Activity »
Take the lines from the one with "не знала как" through the end of the material below and repeat them exactly, dropping every picture.
*** Block opens ***
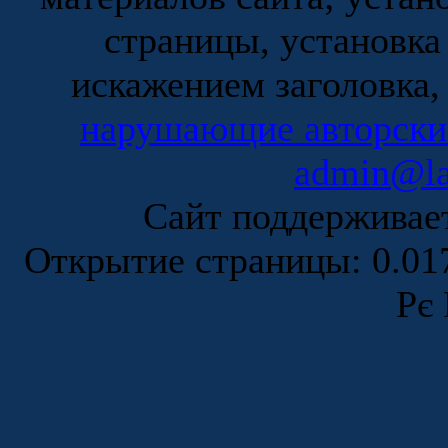
страницы, установка
искажением заголовка,
нарушающие авторски
admin@la
Сайт поддержива
Открытие страницы: 0.0
Рє 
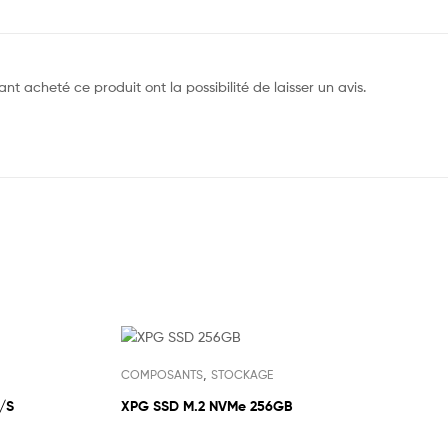
nt acheté ce produit ont la possibilité de laisser un avis.
,
COMPOSANTS
STOCKAGE
/S
XPG SSD M.2 NVMe 256GB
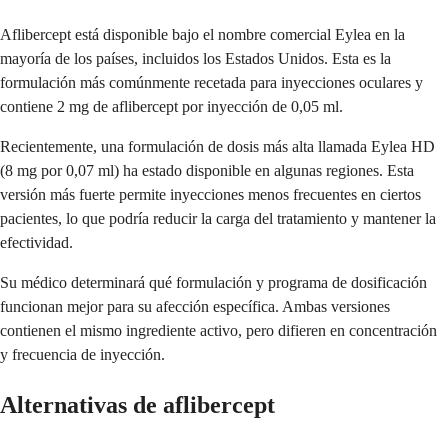
Aflibercept está disponible bajo el nombre comercial Eylea en la
mayoría de los países, incluidos los Estados Unidos. Esta es la
formulación más comúnmente recetada para inyecciones oculares y
contiene 2 mg de aflibercept por inyección de 0,05 ml.
Recientemente, una formulación de dosis más alta llamada Eylea HD
(8 mg por 0,07 ml) ha estado disponible en algunas regiones. Esta
versión más fuerte permite inyecciones menos frecuentes en ciertos
pacientes, lo que podría reducir la carga del tratamiento y mantener la
efectividad.
Su médico determinará qué formulación y programa de dosificación
funcionan mejor para su afección específica. Ambas versiones
contienen el mismo ingrediente activo, pero difieren en concentración
y frecuencia de inyección.
Alternativas de aflibercept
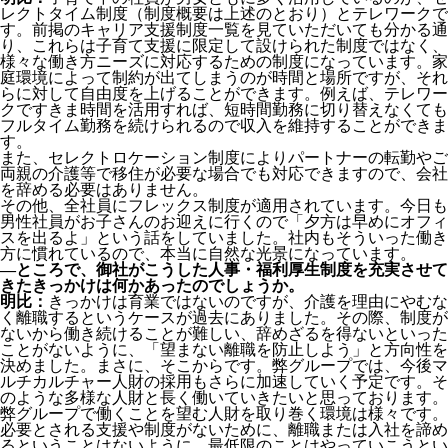
レクトタイム制度（制度概要は上述のとおり）とテレワークで
す。前掲のキャリア支援制度一覧を見ていただいても分かる通
り、これらは子育て支援に限定して設けられた制度ではなく、
様々な働き方ニーズに対応するための制度になっています。家
庭環境によって制約が出てしまうのが時間と場所ですが、それ
らに対して自由度を上げることができます。例えば、テレワー
クですきま時間を活用すれば、短時間勤務に切り替えなくても
フルタイム勤務を続けられるので収入を維持することができま
す。
また、セレクトロケーション制度によりパートナーの転勤やご
両親の介護等で移住が必要な場合でも対応できますので、会社
を辞める必要はありません。
その他、全社員にフレックス制度が適用されています。今日も
男性社員がお子さんのお迎えに行くので「夕方は早めにオフィ
スを出るよ」という話をしていました。社内もそういった働き
方に慣れているので、本当に自然な光景になっています。
―ところで、御社がこうした人事・福利厚生制度を充実させて
きたきっかけは何かあったのでしょうか。
明比：
きっかけは育業ではないのですが、介護を理由にやむな
く離職するというケースが過去にありました。その際、制度が
ないから働き続けることが難しい、辞めざるを得ないといった
ことがないように、「望まない離職を防止しよう」と方向性を
決めました。まさに、そこからです。弊グループでは、今後マ
ルチカルチャー人財の採用もさらに加速していく予定です。そ
のような多様な人財と長く働いていきたいと思っております。
弊グループで働くことを望む人財を取り巻く環境は様々です。
必要とされる支援や制度がないために、離職または入社を諦め
るということはないように、最低限のことはやっていこうとい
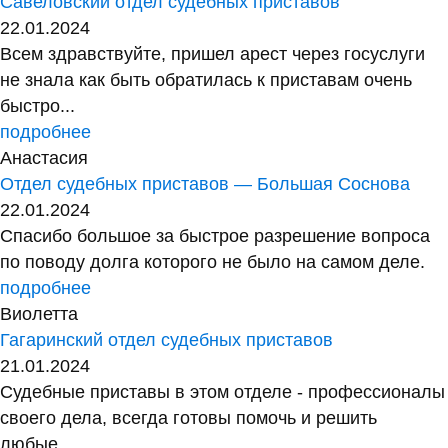
Савеловский отдел судебных приставов
22.01.2024
Всем здравствуйте, пришел арест через госуслуги
не знала как быть обратилась к приставам очень
быстро...
подробнее
Анастасия
Отдел судебных приставов — Большая Соснова
22.01.2024
Спасибо большое за быстрое разрешение вопроса
по поводу долга которого не было на самом деле.
подробнее
Виолетта
Гагаринский отдел судебных приставов
21.01.2024
Судебные приставы в этом отделе - профессионалы
своего дела, всегда готовы помочь и решить
любые...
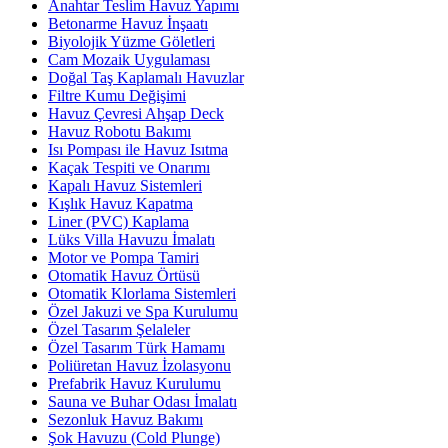
Anahtar Teslim Havuz Yapımı
Betonarme Havuz İnşaatı
Biyolojik Yüzme Göletleri
Cam Mozaik Uygulaması
Doğal Taş Kaplamalı Havuzlar
Filtre Kumu Değişimi
Havuz Çevresi Ahşap Deck
Havuz Robotu Bakımı
Isı Pompası ile Havuz Isıtma
Kaçak Tespiti ve Onarımı
Kapalı Havuz Sistemleri
Kışlık Havuz Kapatma
Liner (PVC) Kaplama
Lüks Villa Havuzu İmalatı
Motor ve Pompa Tamiri
Otomatik Havuz Örtüsü
Otomatik Klorlama Sistemleri
Özel Jakuzi ve Spa Kurulumu
Özel Tasarım Şelaleler
Özel Tasarım Türk Hamamı
Poliüretan Havuz İzolasyonu
Prefabrik Havuz Kurulumu
Sauna ve Buhar Odası İmalatı
Sezonluk Havuz Bakımı
Şok Havuzu (Cold Plunge)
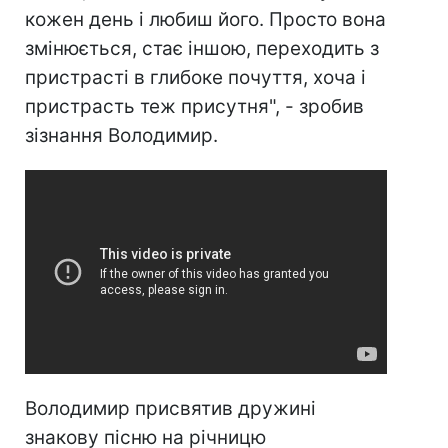
кожен день і любиш його. Просто вона
змінюється, стає іншою, переходить з
пристрасті в глибоке почуття, хоча і
пристрасть теж присутня", - зробив
зізнання Володимир.
Володимир присвятив дружині
знакову пісню на річницю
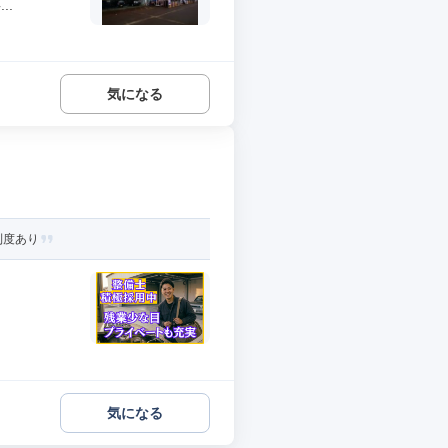
..
気になる
制度あり
気になる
*** Block closes ***
Exercise answer »
не знала как быть обратилась к приставам очень
быстро...
подробнее
Анастасия
Отдел судебных приставов — Большая Соснова
22.01.2024
Спасибо большое за быстрое разрешение вопроса
по поводу долга которого не было на самом деле.
подробнее
Виолетта
Гагаринский отдел судебных приставов
21.01.2024
Судебные приставы в этом отделе - профессионалы
своего дела, всегда готовы помочь и решить
любые...
Anahtar Teslim Havuz Yapımı
Betonarme Havuz İnşaatı
Biyolojik Yüzme Göletleri
Cam Mozaik Uygulaması
Doğal Taş Kaplamalı Havuzlar
Filtre Kumu Değişimi
Havuz Çevresi Ahşap Deck
Havuz Robotu Bakımı
Isı Pompası ile Havuz Isıtma
Kaçak Tespiti ve Onarımı
Kapalı Havuz Sistemleri
Kışlık Havuz Kapatma
Liner (PVC) Kaplama
Lüks Villa Havuzu İmalatı
Motor ve Pompa Tamiri
Otomatik Havuz Örtüsü
Otomatik Klorlama Sistemleri
Özel Jakuzi ve Spa Kurulumu
Özel Tasarım Şelaleler
Özel Tasarım Türk Hamamı
Poliüretan Havuz İzolasyonu
Prefabrik Havuz Kurulumu
Sauna ve Buhar Odası İmalatı
Sezonluk Havuz Bakımı
Şok Havuzu (Cold Plunge)
кожен день і любиш його. Просто вона
змінюється, стає іншою, переходить з
пристрасті в глибоке почуття, хоча і
пристрасть теж присутня", - зробив
зізнання Володимир.
Володимир присвятив дружині
знакову пісню на річницю
..
気になる
制度あり
気になる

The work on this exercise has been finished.